The English law case AMS Ameropa Marketing Sales AG & Anor v. Ocean Unity Navigation Inc.1 was a claim for the heat damage to a small part of a cargo of 49,574.949 MT of soybeans shipped from Convent Lousiana in United States to Abu Qir Port in Egypt.
In June 2020, the grain trading company Ameropa purchased a cargo of 50,000 MT of soybeans in bulk +/-10% on FOB terms from Zen-Noh Grain Corporation. Then on 15 July 2020, Ameropa re-sold the cargo on CIF terms to an Egyptian company called International Oil Multiseed Extraction Co., referred to as "Oilex".
The soybean cargo was loaded on board the vessel "Doric Valour" on 4 August 2020 from the Zen-Noh Grain Elevator at Convent Louisiana. The Bills of Lading for the soybean cargo were issued by the local agents on behalf of the Master. The Bills of Lading were issued to order, stating the FOB seller, Zen-Noh Grain Corporation as shipper and the CIF buyer, International Oil Multiseed Extraction Co. as the notify party.

- DATA EXCERPTS:
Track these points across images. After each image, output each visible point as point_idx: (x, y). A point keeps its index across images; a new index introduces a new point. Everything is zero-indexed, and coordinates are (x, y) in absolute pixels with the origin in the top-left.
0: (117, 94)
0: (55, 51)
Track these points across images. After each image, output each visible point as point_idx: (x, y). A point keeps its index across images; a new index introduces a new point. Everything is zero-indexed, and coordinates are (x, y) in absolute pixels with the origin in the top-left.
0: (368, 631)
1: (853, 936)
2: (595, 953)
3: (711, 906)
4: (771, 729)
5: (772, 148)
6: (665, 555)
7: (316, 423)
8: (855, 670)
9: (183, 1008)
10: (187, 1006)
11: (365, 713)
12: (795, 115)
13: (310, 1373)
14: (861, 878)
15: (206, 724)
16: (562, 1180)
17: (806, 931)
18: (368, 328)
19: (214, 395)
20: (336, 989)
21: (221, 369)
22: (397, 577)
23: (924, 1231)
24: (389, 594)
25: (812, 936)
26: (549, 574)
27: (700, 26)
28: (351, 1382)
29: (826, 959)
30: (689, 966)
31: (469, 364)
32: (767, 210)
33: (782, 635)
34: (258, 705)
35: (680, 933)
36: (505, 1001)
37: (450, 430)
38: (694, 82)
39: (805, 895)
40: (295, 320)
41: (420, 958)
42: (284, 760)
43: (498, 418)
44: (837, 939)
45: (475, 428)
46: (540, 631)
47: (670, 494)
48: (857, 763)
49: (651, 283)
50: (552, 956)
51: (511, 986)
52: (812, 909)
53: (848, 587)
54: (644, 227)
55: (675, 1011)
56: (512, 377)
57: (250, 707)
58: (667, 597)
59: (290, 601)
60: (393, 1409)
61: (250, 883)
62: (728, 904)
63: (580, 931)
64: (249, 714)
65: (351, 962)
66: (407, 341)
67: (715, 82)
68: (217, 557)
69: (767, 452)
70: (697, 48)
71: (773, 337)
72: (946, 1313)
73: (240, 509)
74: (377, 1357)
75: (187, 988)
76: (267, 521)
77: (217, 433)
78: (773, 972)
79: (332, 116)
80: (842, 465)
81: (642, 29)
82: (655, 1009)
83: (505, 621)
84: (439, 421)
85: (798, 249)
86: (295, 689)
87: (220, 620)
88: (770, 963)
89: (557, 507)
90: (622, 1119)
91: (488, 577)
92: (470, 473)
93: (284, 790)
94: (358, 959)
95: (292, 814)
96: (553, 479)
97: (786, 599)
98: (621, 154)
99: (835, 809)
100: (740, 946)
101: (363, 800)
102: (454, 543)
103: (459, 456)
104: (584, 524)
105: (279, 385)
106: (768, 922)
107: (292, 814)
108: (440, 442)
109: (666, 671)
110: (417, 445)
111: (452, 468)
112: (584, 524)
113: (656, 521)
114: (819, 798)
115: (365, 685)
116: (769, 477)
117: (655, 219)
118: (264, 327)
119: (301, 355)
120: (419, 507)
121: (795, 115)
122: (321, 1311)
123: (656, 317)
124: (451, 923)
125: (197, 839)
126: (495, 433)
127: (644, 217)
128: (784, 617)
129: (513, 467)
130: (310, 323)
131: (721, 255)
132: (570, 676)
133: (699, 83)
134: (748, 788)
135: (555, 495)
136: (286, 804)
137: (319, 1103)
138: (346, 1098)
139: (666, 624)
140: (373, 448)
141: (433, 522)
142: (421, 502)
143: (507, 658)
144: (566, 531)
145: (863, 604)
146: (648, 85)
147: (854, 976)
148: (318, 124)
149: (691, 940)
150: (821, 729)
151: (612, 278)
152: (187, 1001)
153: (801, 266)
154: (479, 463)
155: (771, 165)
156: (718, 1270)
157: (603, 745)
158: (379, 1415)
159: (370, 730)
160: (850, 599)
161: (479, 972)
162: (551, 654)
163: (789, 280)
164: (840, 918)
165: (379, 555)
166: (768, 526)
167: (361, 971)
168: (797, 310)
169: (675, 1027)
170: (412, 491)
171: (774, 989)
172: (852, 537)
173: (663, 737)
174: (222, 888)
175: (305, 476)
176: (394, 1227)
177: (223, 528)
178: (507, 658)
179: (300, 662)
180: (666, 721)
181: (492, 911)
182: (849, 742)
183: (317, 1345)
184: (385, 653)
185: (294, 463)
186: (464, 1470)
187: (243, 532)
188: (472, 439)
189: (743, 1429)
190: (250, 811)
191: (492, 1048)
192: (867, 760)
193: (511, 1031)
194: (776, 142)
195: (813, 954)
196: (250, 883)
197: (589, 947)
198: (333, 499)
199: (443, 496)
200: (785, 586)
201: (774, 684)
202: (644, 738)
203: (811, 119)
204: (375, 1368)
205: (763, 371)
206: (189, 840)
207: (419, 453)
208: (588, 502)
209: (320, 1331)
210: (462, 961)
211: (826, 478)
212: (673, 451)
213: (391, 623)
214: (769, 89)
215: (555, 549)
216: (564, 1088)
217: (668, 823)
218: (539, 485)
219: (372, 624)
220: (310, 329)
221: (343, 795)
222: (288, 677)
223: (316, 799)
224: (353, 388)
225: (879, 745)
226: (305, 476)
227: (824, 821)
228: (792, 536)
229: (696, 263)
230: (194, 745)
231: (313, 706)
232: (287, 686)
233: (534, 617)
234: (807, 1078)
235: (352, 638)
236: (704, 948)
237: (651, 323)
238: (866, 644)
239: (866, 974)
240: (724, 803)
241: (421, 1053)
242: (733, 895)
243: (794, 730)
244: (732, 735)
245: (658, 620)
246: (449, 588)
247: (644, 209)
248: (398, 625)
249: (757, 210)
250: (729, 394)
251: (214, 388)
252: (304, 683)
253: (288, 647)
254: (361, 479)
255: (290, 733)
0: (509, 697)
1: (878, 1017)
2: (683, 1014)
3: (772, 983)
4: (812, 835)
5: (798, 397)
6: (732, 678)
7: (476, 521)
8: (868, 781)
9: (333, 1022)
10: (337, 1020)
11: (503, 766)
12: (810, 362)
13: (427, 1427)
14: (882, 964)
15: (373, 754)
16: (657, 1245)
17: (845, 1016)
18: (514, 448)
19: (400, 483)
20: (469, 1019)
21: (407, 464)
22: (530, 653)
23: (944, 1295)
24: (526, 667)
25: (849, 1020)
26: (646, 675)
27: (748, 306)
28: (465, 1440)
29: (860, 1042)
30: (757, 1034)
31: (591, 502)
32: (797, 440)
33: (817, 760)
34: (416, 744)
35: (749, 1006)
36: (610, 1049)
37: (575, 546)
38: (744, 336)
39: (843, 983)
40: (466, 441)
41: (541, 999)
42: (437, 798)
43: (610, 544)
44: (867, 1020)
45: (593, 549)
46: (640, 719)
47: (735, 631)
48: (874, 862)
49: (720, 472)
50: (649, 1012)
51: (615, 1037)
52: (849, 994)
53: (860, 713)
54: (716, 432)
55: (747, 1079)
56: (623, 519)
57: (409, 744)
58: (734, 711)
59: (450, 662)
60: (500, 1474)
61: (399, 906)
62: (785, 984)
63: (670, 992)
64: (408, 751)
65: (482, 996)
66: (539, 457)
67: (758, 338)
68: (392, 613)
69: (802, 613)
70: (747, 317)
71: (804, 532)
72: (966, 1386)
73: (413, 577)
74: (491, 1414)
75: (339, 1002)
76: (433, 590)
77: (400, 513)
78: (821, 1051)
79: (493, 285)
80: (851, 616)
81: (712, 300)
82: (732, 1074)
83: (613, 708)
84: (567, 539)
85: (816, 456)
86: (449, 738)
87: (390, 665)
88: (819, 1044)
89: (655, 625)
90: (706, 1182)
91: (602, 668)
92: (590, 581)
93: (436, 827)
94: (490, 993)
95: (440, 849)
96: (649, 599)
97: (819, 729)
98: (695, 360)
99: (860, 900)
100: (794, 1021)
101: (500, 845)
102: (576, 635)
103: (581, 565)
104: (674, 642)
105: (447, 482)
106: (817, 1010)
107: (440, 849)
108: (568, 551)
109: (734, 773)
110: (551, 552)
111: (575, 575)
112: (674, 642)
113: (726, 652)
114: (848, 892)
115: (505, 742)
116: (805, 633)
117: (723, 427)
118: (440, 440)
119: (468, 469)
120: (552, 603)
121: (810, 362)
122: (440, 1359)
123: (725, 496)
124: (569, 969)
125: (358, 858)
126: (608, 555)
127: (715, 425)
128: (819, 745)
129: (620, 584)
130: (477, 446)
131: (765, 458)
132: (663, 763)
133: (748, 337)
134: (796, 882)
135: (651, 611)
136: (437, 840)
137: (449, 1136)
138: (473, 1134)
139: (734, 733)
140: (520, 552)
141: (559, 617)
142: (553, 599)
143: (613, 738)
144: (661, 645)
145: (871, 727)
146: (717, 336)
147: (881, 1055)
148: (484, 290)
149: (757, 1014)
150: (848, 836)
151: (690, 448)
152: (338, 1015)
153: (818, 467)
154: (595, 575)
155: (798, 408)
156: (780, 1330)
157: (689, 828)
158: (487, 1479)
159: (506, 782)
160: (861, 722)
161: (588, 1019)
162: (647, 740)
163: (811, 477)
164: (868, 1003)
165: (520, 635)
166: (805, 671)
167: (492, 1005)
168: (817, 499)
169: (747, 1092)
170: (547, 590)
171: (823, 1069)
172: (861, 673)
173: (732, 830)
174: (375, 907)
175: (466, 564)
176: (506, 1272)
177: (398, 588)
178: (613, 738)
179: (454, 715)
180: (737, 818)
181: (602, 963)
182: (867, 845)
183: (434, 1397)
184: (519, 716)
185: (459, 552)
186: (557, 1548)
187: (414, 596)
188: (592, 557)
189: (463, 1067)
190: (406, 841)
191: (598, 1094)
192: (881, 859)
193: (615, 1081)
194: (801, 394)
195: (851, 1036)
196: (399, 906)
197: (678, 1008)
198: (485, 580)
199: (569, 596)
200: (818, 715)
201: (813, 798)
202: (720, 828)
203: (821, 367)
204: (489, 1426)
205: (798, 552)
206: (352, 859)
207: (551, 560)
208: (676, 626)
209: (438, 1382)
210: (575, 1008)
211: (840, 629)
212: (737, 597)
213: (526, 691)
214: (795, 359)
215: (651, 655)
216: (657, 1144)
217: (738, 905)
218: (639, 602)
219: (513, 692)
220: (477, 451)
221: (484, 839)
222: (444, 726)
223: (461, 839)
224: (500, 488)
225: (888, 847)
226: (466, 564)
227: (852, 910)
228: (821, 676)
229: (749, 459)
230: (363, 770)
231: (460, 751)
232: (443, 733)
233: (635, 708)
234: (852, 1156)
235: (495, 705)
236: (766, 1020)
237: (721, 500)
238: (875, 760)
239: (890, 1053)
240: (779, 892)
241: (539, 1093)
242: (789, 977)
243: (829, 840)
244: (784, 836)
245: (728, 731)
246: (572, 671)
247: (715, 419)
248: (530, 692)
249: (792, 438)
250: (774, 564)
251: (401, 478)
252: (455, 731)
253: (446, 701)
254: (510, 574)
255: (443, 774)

- EXERCISE REQUIREMENTS:
#1 According to the soybean cargo passage, on what date was the cargo loaded on board the "Doric Valour"?
#2 Please carry on the soybean cargo passage from its last sentence.
The entries are from a separate source.

- RESPONSES IN ORDER:
#1 4 August 2020.

#2
On 25 August 2020, Ameropa issued an invoice to International Oil Multiseed Extraction Co. for the amount of USD 21,565,102.82, with the CIF sale price stated as USD 435 per MT. On 2nd September 2020, International Oil Multiseed Extraction Co. paid Ameropa the invoiced amount and became the lawful holder of the Bills of Lading and the owner of the soybean cargo.
On 30th August 2020, the vessel "Doric Valour" arrived at the discharge port, Abu Qir Port in Egypt. When the vessel`s holds were unsealed, in one of the five holds, the hold no.4, the surface of the cargo was lumpy, caked, rotten and discolored, having a temperature ranging between 32 and 47 degrees Celsius.
Initially, the vessel`s crew started to segregate manually the damaged cargo with buckets and shovels. By 10 September 2020, the vessel`s crew manually segregated a quantity of 15.92 MT of damaged cargo that was put into large bags and weighed ashore. 
On 10 September 2020, another part of the cargo with discolored soybeans had been discovered, this time in the proximity to a fuel oil bunker tank, but the cargo owners objected to the crew continuing the manual segregation due to the risks of delays and further deterioration of cargo during the lengthy manual segregation of the damaged cargo.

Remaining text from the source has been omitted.